Nvidia cuVS Integration with KDB.AI¶

This page covers the cuVS integration available in KDB.AI, including system requirements, index configuration, VRAM planning, and search performance tuning.

cuVS (CUDA Vector Search) is Nvidia's CUDA-accelerated library for similarity search, built to handle large-scale vector data efficiently using GPUs. It includes CAGRA (Cuda ANNS Graph), a graph-based algorithm optimized for fast, scalable, and memory-efficient nearest neighbor search on high-dimensional embeddings. By combining KDB.AI's vector database with cuVS, you can run search-intensive workloads – such as semantic search, recommendation, or anomaly detection – at GPU speed.

Use this guide to configure your environment for cuVS, and deploy KDB.AI Server in a GPU-enabled container optimised for large-scale vector operations.

Why use cuVS with KDB.AI?

When building production-grade applications that depend on fast similarity search, integrating CUDA-based acceleration offers several advantages:

Performance: Use GPU acceleration to handle millions of vectors with high throughput and low latency.
Scalability: Offload intensive search operations to the GPU while keeping KDB.AI's memory-efficient data structures on the host.
Efficiency: Leverage CAGRA's compressed graph format to reduce memory usage without compromising search accuracy.
Compatibility: KDB.AI integrates natively with cuVS and runs inside GPU-enabled Docker containers.

By deploying KDB.AI with cuVS, you can scale vector workloads across millions of records, reduce CPU load, and accelerate inference pipelines – all while using the familiar KDB.AI interface and APIs.

Getting started¶

Prerequisites¶

System requirements¶

Ensure your host system meets these requirements:

Component	Requirement
Operating System	Linux kernel 4.18 or newer (Ubuntu 20.04+, RHEL 8+, CentOS 8+)
CPU	x86_64 (AMD64) architecture; up to 24 cores (Standard Edition limit)
GPU	Ampere architecture or newer (e.g. A100/H100, 40 GB+ VRAM) recommended for large-scale datasets. VRAM requirements vary with index size.
GPU Driver	Nvidia driver ≥ 580 (Linux). Refer to CUDA compatibility for details

ARM not supported

Unlike the kdbai-db image, which is multi-architecture (supports both ARM and x86_64), kdbai-db-cuvs requires an x86_64 (AMD64) host. ARM architectures (including Apple Silicon) are not supported.

For a full overview, refer to the CUDA compatibility guide.

Software requirements¶

Nvidia container toolkit¶

Version 1.11 or newer – provides GPU support within your container engine.
Supported container engines are Docker, Containerd, CRI-O, and Podman. Refer to supported platforms for version requirements.
Install the container toolkit by following Nvidia's official installation guide.

####################

### [YOUR OBJECTIVE]
Write the next part of the KDB.AI cuVS integration guide, picking up right after its final sentence.

### [INPUT DATA]

####################

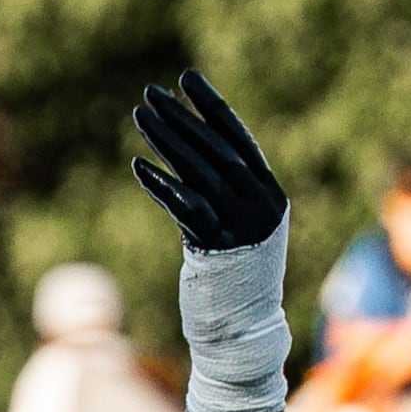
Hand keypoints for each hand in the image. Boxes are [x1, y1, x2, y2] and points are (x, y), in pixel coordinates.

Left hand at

####################

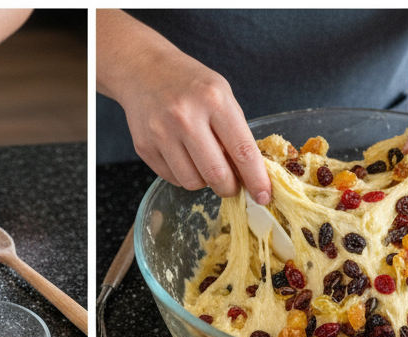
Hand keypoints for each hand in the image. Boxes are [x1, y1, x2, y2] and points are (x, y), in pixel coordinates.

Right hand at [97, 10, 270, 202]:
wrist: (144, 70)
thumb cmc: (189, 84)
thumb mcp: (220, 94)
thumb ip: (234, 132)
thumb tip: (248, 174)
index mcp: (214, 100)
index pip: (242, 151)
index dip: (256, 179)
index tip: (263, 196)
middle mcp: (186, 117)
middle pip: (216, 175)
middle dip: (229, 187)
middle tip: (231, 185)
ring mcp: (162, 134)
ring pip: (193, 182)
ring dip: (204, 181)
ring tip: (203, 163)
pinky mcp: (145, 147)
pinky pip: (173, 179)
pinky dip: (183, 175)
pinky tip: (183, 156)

####################

### [REPLY]
Once installed, verify your installation:

docker run --rm --gpus all nvidia/cuda:13.1.0-base-ubuntu22.04 nvidia-smi

Ensure your GPUs are listed and the driver version meets requirements.

KDB.AI client¶

The standard kdbai-client python package works with kdbai-db-cuvs. No additional client is required. Refer to Pre-requisites for installation details.

Account and license¶

New users¶

If you haven't set up KDB.AI Server yet, follow the KDB.AI Server setup guide – this covers obtaining a KDB-X license, Docker login, and pulling the image.

Existing users¶

If you're already running kdbai-db, your existing KDB_LICENSE_B64 (or KDB_K4LICENSE_B64) from your Welcome email works with kdbai-db-cuvs. No additional license is required. Replace kdbai-db with kdbai-db-cuvs in your Docker run command.

In both cases, export your license key before running the container:

export KDB_LICENSE_B64=<your-license-from-welcome-email>

Run the container¶

Separate image required

This guide requires the kdbai-db-cuvs image, which is not the standard kdbai-db image. It is a larger image that bundles all required GPU and cuVS dependencies.

Launch the kdbai-db-cuvs container with GPU support enabled:

docker run -d --name kdbai-gpu \
  --gpus all \
  -p 8081:8081 \
  -p 8082:8082 \
  -e KDB_LICENSE_B64="$KDB_LICENSE_B64" \
  -v "$PWD/vdbdata":/tmp/kx/data \
  portal.dl.kx.com/kdbai-db-cuvs

How CAGRA works¶

CAGRA builds a directed k-nearest neighbor graph (k-NNG) across your vector dataset entirely on the GPU, then runs a parallelized beam search at query time. Graph construction has two phases:

Initial graph build – seeds the graph using either IVF-PQ (default) or NN-Descent.
Graph pruning and optimization – removes redundant edges and improves connectivity.

At query time, CAGRA traverses this graph rather than scanning inverted lists, which gives it significantly higher throughput than CPU-based HNSW.

Note

Throughout this documentation, M denotes millions of vectors (for example, 1M = 1 million, 5M = 5 million).

Build algorithms¶

The build_algo parameter controls how CAGRA seeds the initial graph:

Algorithm	Description	Best for
`IVF_PQ` (default)	Uses IVF clustering + Product Quantization to find approximate neighbors. GPU-native, fast.	Datasets > 1M vectors, production use, build-time sensitive workloads
`nn_descent`	Iterative refinement of a random `k-NNG`. Slower but higher-quality initial graph.	Datasets < ~5M vectors where maximum recall is required
`AUTO`	cuVS selects between `IVF_PQ` and `nn_descent` based on dataset size and available GPU memory.	Prototyping and general use
`iterative_cagra_search`	Iterative graph build and refinement using CAGRA search	When build quality matters more than build speed; dedicated GPU workflows

Key index parameters¶

Use the following parameters to tune the index further:

Parameter	Default	Description
`graph_degree`	`64`	Edges per node in the final graph. Controls the trade-off between recall and memory usage.
`intermediate_graph_degree`	`128`	Degree before pruning. Must be ≥ `graph_degree`.
`build_algo`	`IVF_PQ`	Graph construction algorithm (refer to Build algorithms).

Limitations¶

The index must fit in GPU memory. CAGRA loads the full index into VRAM – refer to VRAM planning.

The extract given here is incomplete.